Exercise directions: Render every line of the entries, from the first line through the line containing "excellent réveil avec", as a Markdown table with the columns Row and Line. Number each row and omit blank lines.

Dataset records:

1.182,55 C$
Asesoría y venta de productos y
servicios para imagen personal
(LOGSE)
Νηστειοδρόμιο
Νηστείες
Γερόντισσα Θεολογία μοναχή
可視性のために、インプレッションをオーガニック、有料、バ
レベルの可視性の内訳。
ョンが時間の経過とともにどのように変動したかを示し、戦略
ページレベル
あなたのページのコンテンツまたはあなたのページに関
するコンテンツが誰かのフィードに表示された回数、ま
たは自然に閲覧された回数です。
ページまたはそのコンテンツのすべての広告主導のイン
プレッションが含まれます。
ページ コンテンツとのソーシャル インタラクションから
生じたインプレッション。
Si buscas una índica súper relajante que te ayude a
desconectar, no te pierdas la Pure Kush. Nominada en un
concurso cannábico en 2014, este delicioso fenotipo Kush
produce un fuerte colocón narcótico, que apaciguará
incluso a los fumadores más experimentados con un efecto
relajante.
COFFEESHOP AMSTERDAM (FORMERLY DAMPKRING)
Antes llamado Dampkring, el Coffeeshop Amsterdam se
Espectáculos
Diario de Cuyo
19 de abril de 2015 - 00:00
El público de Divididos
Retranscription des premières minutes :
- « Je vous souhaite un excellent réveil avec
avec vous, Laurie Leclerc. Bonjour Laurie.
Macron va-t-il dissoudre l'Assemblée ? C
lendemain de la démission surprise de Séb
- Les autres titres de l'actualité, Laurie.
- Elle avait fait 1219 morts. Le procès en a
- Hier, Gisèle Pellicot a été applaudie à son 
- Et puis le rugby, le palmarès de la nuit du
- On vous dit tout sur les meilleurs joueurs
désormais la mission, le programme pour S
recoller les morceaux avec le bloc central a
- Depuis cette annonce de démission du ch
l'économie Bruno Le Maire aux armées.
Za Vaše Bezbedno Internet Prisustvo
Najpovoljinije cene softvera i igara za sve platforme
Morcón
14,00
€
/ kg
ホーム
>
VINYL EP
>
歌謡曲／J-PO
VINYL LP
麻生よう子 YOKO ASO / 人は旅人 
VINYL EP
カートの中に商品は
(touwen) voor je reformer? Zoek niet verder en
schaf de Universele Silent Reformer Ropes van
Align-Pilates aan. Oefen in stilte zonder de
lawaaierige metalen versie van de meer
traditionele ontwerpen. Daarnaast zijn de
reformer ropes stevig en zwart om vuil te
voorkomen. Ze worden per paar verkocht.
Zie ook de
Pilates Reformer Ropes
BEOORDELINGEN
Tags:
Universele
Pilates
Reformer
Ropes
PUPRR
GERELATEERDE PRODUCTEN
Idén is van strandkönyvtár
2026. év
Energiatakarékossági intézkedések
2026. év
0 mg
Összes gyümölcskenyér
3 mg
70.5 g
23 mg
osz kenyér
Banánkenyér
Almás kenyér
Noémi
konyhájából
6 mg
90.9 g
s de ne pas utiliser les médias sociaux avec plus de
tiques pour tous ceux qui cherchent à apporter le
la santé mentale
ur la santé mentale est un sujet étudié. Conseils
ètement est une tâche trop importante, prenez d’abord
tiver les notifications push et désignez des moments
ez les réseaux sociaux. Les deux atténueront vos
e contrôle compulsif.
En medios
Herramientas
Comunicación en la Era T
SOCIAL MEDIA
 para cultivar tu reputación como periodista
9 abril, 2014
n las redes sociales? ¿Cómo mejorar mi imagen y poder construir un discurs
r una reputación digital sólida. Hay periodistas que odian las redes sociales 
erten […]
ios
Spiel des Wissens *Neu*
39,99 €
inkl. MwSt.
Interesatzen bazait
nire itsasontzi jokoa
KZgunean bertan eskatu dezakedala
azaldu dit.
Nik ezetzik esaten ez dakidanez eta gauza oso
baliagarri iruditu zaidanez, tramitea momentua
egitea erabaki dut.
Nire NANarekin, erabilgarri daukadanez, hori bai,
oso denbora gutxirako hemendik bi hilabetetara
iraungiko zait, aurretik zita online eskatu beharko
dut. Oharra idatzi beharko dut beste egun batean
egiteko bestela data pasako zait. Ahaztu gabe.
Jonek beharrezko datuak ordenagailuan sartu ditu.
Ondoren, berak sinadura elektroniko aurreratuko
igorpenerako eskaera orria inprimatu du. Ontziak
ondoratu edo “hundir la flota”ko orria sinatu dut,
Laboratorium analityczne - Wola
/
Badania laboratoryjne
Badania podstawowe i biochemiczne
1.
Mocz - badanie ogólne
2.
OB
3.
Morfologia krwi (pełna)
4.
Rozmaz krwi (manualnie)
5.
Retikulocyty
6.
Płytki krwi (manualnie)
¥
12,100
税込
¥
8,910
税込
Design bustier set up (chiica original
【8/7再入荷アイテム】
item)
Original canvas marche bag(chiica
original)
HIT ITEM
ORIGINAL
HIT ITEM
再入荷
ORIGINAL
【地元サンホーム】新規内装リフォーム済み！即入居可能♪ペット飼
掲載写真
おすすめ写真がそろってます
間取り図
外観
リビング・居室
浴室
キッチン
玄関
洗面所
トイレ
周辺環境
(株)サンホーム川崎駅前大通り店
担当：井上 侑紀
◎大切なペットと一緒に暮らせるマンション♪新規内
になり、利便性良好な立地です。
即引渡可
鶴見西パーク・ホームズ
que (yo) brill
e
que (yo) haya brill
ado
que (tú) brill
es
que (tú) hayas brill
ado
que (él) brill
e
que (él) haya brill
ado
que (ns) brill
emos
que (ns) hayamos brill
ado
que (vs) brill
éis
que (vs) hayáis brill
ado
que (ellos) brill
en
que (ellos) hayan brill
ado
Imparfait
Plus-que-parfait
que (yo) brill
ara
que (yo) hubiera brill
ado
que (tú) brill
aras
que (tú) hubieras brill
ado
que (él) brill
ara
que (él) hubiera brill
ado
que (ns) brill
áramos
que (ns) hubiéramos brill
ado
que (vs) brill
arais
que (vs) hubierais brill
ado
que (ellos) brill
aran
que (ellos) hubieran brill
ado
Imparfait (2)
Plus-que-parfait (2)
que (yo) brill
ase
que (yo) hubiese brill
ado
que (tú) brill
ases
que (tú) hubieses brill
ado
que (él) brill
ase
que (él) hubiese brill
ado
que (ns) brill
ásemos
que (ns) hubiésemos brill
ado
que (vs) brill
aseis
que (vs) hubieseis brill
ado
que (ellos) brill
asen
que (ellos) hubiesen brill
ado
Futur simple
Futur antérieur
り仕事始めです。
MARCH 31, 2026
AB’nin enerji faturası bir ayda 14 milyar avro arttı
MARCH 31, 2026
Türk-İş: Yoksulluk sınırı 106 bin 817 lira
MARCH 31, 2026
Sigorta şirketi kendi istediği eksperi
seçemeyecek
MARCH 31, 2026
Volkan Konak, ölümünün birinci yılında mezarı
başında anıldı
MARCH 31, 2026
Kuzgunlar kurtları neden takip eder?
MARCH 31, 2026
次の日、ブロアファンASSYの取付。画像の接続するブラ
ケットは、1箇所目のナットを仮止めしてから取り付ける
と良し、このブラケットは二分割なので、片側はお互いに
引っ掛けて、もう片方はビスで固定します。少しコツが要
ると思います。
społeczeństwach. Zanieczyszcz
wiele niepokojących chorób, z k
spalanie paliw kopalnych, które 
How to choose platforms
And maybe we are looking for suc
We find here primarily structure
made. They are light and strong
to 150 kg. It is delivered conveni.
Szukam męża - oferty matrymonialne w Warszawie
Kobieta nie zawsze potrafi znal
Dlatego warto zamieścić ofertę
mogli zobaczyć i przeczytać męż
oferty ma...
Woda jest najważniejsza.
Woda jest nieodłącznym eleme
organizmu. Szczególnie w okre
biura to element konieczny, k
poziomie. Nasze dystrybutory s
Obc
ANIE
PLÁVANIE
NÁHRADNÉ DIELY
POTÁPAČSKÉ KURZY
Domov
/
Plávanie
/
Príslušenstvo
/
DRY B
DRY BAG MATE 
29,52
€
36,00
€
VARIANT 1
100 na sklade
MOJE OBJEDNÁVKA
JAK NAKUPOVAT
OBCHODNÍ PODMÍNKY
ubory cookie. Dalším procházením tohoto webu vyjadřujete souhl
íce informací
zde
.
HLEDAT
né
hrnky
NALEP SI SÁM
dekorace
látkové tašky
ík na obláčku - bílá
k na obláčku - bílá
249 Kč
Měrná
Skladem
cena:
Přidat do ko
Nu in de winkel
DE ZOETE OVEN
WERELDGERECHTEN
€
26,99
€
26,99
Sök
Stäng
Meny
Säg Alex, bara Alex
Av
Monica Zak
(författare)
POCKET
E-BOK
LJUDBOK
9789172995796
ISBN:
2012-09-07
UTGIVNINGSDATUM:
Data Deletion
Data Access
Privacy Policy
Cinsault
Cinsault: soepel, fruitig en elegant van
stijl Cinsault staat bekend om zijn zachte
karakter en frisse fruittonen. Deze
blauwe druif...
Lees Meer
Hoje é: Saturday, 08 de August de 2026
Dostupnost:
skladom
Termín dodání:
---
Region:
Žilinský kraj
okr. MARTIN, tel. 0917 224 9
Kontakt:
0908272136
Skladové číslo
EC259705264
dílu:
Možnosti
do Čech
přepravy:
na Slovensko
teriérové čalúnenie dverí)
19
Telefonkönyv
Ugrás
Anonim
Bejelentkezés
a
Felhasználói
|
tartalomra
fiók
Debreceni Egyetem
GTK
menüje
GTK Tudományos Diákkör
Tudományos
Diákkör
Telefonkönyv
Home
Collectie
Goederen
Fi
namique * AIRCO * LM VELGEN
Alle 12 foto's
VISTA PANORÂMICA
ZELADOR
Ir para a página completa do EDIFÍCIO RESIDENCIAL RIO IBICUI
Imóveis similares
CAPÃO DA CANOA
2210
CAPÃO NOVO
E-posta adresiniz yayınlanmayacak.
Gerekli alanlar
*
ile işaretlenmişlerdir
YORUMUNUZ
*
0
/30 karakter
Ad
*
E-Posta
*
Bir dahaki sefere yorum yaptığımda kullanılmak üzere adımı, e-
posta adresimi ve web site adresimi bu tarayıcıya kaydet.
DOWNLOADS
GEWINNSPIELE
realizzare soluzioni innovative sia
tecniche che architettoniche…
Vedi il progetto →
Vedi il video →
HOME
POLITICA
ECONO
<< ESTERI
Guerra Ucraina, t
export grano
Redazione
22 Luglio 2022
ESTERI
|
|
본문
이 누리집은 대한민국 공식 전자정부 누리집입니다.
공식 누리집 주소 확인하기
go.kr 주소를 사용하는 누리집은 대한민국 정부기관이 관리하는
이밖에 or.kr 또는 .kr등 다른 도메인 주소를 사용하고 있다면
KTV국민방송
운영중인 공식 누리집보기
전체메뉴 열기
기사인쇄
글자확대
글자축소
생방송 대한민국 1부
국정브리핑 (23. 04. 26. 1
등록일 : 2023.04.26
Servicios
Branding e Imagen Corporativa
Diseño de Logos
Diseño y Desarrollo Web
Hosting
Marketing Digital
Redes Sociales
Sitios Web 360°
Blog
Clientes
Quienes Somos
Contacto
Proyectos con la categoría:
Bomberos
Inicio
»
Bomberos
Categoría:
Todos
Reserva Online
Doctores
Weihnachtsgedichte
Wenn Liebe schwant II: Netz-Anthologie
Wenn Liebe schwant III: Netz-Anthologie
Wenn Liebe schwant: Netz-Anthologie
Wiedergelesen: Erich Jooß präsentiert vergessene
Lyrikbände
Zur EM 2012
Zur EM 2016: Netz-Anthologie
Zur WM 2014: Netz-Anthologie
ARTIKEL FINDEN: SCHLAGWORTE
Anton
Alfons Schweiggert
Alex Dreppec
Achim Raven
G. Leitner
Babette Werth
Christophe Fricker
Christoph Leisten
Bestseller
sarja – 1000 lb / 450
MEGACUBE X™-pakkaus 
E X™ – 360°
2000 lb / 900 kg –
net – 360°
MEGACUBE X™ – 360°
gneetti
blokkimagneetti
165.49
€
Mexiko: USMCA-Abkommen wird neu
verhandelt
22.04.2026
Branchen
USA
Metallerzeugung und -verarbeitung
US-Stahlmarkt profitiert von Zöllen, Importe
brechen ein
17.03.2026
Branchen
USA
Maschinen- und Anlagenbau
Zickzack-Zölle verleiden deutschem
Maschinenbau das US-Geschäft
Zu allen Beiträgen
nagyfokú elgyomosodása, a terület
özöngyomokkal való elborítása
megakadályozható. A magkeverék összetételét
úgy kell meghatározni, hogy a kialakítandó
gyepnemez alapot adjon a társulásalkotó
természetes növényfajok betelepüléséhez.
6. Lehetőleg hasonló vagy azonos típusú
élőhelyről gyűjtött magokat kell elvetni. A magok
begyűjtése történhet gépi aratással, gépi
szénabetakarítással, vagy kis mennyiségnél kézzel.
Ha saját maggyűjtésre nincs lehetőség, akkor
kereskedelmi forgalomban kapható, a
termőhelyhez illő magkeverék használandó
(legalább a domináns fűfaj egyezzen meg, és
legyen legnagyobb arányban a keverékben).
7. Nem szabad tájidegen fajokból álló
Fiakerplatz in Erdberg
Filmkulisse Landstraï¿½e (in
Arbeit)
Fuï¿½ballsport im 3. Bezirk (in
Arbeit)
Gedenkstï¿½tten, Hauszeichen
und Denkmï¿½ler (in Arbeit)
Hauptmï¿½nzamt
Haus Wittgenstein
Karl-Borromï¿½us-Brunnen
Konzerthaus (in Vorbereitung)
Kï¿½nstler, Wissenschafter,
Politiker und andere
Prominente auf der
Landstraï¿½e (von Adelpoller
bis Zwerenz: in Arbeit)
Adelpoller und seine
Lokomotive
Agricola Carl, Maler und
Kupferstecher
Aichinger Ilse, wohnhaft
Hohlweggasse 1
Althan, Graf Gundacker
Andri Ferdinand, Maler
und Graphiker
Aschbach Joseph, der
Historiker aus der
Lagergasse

Answer area:
| Row | Line |
|---|---|
| 1 | 1.182,55 C$ |
| 2 | Asesoría y venta de productos y |
| 3 | servicios para imagen personal |
| 4 | (LOGSE) |
| 5 | Νηστειοδρόμιο |
| 6 | Νηστείες |
| 7 | Γερόντισσα Θεολογία μοναχή |
| 8 | 可視性のために、インプレッションをオーガニック、有料、バ |
| 9 | レベルの可視性の内訳。 |
| 10 | ョンが時間の経過とともにどのように変動したかを示し、戦略 |
| 11 | ページレベル |
| 12 | あなたのページのコンテンツまたはあなたのページに関 |
| 13 | するコンテンツが誰かのフィードに表示された回数、ま |
| 14 | たは自然に閲覧された回数です。 |
| 15 | ページまたはそのコンテンツのすべての広告主導のイン |
| 16 | プレッションが含まれます。 |
| 17 | ページ コンテンツとのソーシャル インタラクションから |
| 18 | 生じたインプレッション。 |
| 19 | Si buscas una índica súper relajante que te ayude a |
| 20 | desconectar, no te pierdas la Pure Kush. Nominada en un |
| 21 | concurso cannábico en 2014, este delicioso fenotipo Kush |
| 22 | produce un fuerte colocón narcótico, que apaciguará |
| 23 | incluso a los fumadores más experimentados con un efecto |
| 24 | relajante. |
| 25 | COFFEESHOP AMSTERDAM (FORMERLY DAMPKRING) |
| 26 | Antes llamado Dampkring, el Coffeeshop Amsterdam se |
| 27 | Espectáculos |
| 28 | Diario de Cuyo |
| 29 | 19 de abril de 2015 - 00:00 |
| 30 | El público de Divididos |
| 31 | Retranscription des premières minutes : |
| 32 | - « Je vous souhaite un excellent réveil avec |